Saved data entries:
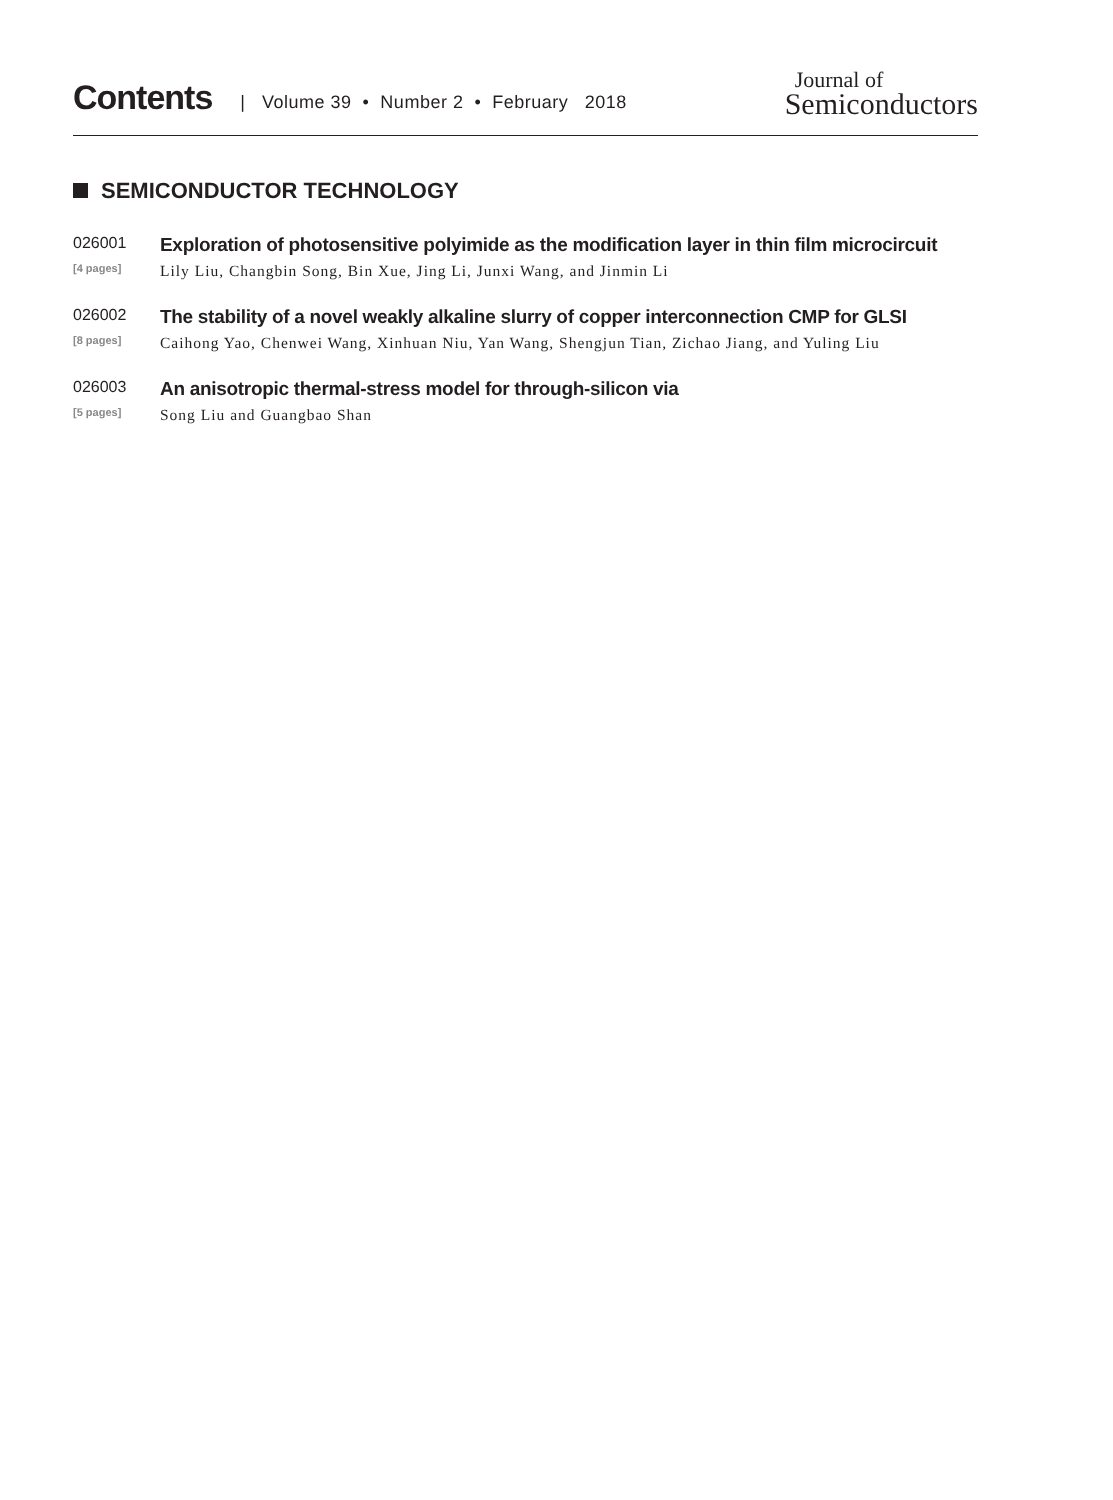Contents | Volume 39 • Number 2 • February 2018
Journal of
Semiconductors
SEMICONDUCTOR TECHNOLOGY
026001
Exploration of photosensitive polyimide as the modification layer in thin film microcircuit
[4 pages]
Lily Liu, Changbin Song, Bin Xue, Jing Li, Junxi Wang, and Jinmin Li
026002
The stability of a novel weakly alkaline slurry of copper interconnection CMP for GLSI
[8 pages]
Caihong Yao, Chenwei Wang, Xinhuan Niu, Yan Wang, Shengjun Tian, Zichao Jiang, and Yuling Liu
026003
An anisotropic thermal-stress model for through-silicon via
[5 pages]
Song Liu and Guangbao Shan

- **What you have to do**:
The answer must be an exact copy of the records, with no pictures in it.

- **Answer box**:
Contents | Volume 39 • Number 2 • February 2018
Journal of
Semiconductors
SEMICONDUCTOR TECHNOLOGY
026001
Exploration of photosensitive polyimide as the modification layer in thin film microcircuit
[4 pages]
Lily Liu, Changbin Song, Bin Xue, Jing Li, Junxi Wang, and Jinmin Li
026002
The stability of a novel weakly alkaline slurry of copper interconnection CMP for GLSI
[8 pages]
Caihong Yao, Chenwei Wang, Xinhuan Niu, Yan Wang, Shengjun Tian, Zichao Jiang, and Yuling Liu
026003
An anisotropic thermal-stress model for through-silicon via
[5 pages]
Song Liu and Guangbao Shan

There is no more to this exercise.